From the RVI thread on 48 bit instructions, 64 bit ones would probably look similar:
> There are several 48-bit instruction possibilities.
> 1. PC-relative long jump
> 2. GP-relative addressing to support large small data area, effectively giving GP-relative access to entire data address space of most programs
> 3. Load upper 32-bits of 64-bit constants or addresses
> 4. Or lower 32-bits of 64-bit constants or addresses
> 5. And with 32-bit mask
> 6. More effective ins/ext of 64-bit bit fields
Another thing thats offten discussed is moving the vtype and setvl into each vector instructions, I'm not sure if that requries 48 or 64 bit instructions.
I was really asking about 64-bit instructions specifically, but going with what you've put, if you don't mind...
> 1. PC-relative long jump
My understanding is that these are rare
> 2. GP-relative addressing to support large small data area, effectively giving GP-relative access to entire data address space of most programs
What is 'GP' here? but "...access to entire data address space of most programs" In this case you are just going to be bouncing all over the address space, substantially missing any level of cache much of the time, surely?. Maybe you get a little extra code density but you aren't going to get any extra speed to speak of.
> 3. Load upper 32-bits of 64-bit constants or addresses
> 4. Or lower 32-bits of 64-bit constants or addresses
> 5. And with 32-bit mask
Well yeah, but how common is this? I understand the alpha architecture team looked at this and found it uncommon which is why they were okay with less-than-32-bit constants. If it really speeded things up you might build a specific cache to store constants (a kind of larger, stupider, register set). It would seem a simpler solution.
I'm not sure what you mean with 6, and I'm not familiar with vtype/setvl
On vtype/setvl: in the RISC-V V extension (aka RVV / Vector (≈SIMD)), due to the 32-bit instruction length, there's a separate instruction that does some configuration (operated-on element size, register group size, masked-off element behavior, target element count), which arith/etc operations afterwards will work by. So e.g. if you wanted to add vectors of int32_t-s, you'd need something like "vsetvli x0,x0,e32,m1,ta,ma; vadd.vv dst,src1,src2"
Often one vsetvl stays valid for multiple/most/all instructions, but sometimes there's a need to toggle it for a single instruction and then toggle it back. With 48-bit or 64-bit instructions, such temporary changes could be encoded in the operation instruction itself.

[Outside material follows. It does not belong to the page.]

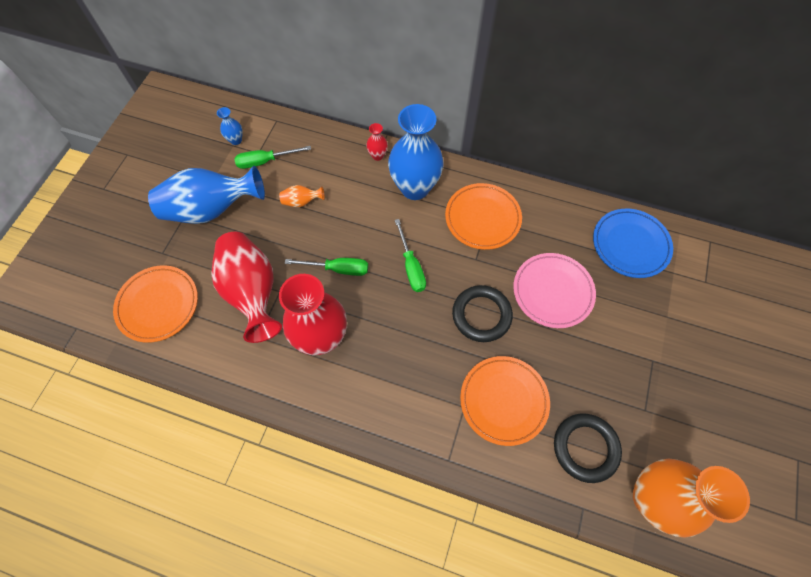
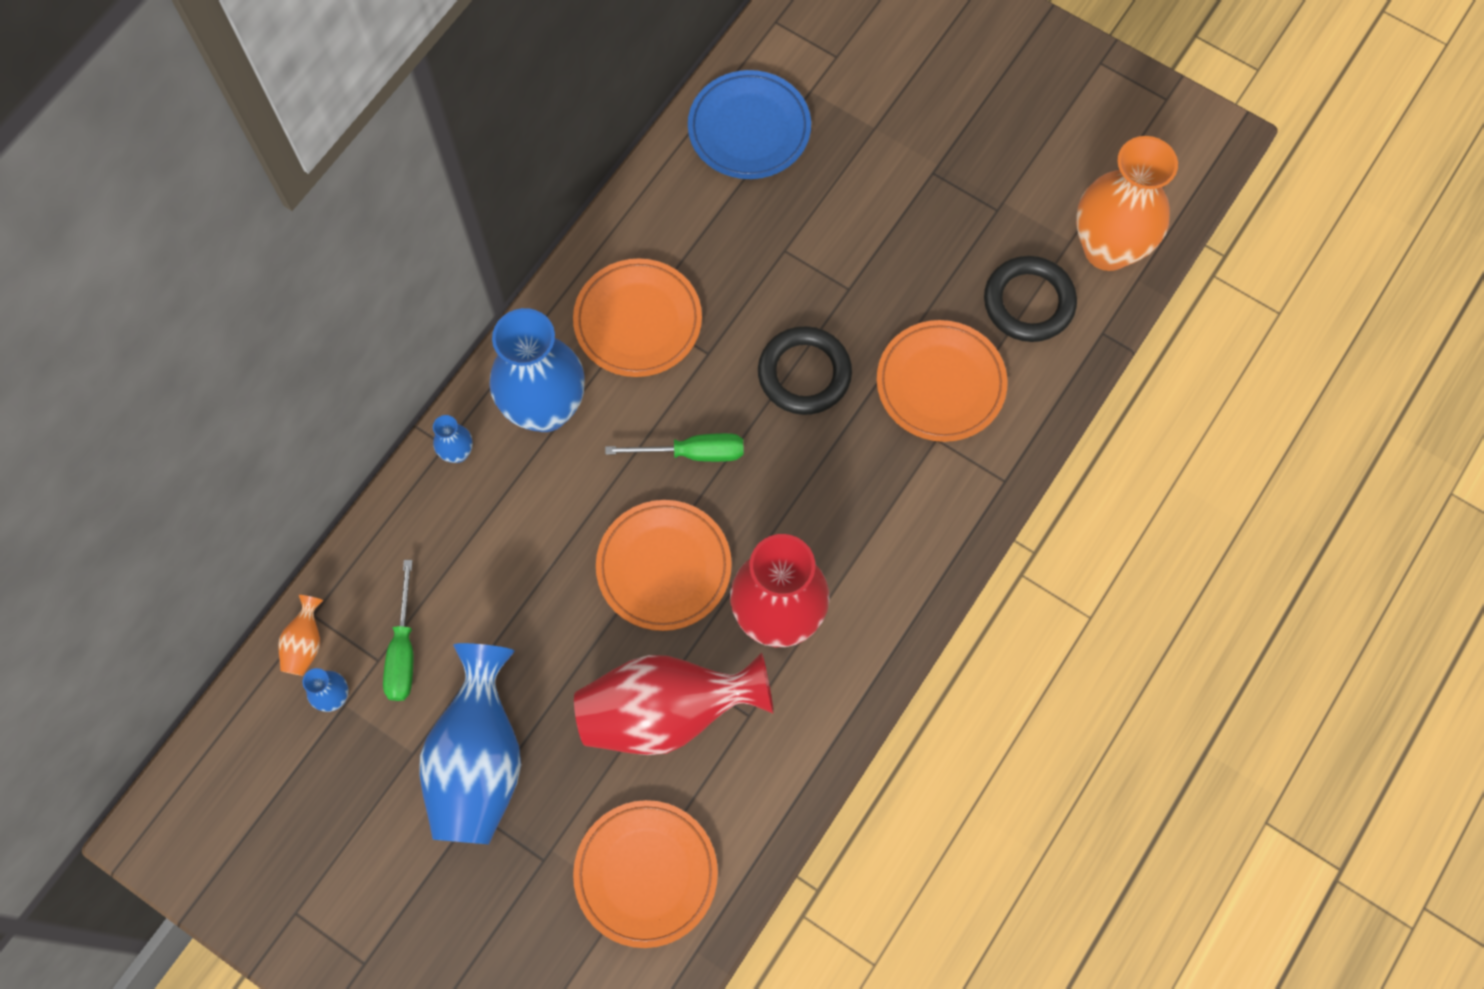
camera: 75 degrees left, 5 degrees up
(302, 202) = (513, 601): orange vase -> orange vase (305, 643)
(338, 269) = (664, 567): green screwdriver -> orange plate
(377, 156) = (457, 453): red vase -> blue vase
(552, 291) = (794, 263): pink plate -> none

Additionally, masked instructions always mask by v0, which could be expanded to allow any register (and perhaps built-in negation) by more instruction bits too.
Depends on how many bits you had to start with. On Power ISA they aren't common either, but when they happen you need up to seven instructions (lis, ori, rldicl, oris, ori, then for branches mtctr/b(c)ctr) to specify the new address or larger value. Most other RISCs are similar when full 64-bit values must be specified. This is a significant savings.
> There are several 48-bit instruction possibilities.
> 1. PC-relative long jump
> 2. GP-relative addressing to support large small data area, effectively giving GP-relative access to entire data address space of most programs
> 3. Load upper 32-bits of 64-bit constants or addresses
> 4. Or lower 32-bits of 64-bit constants or addresses
> 5. And with 32-bit mask
> 6. More effective ins/ext of 64-bit bit fields
Another thing thats offten discussed is moving the vtype and setvl into each vector instructions, I'm not sure if that requries 48 or 64 bit instructions.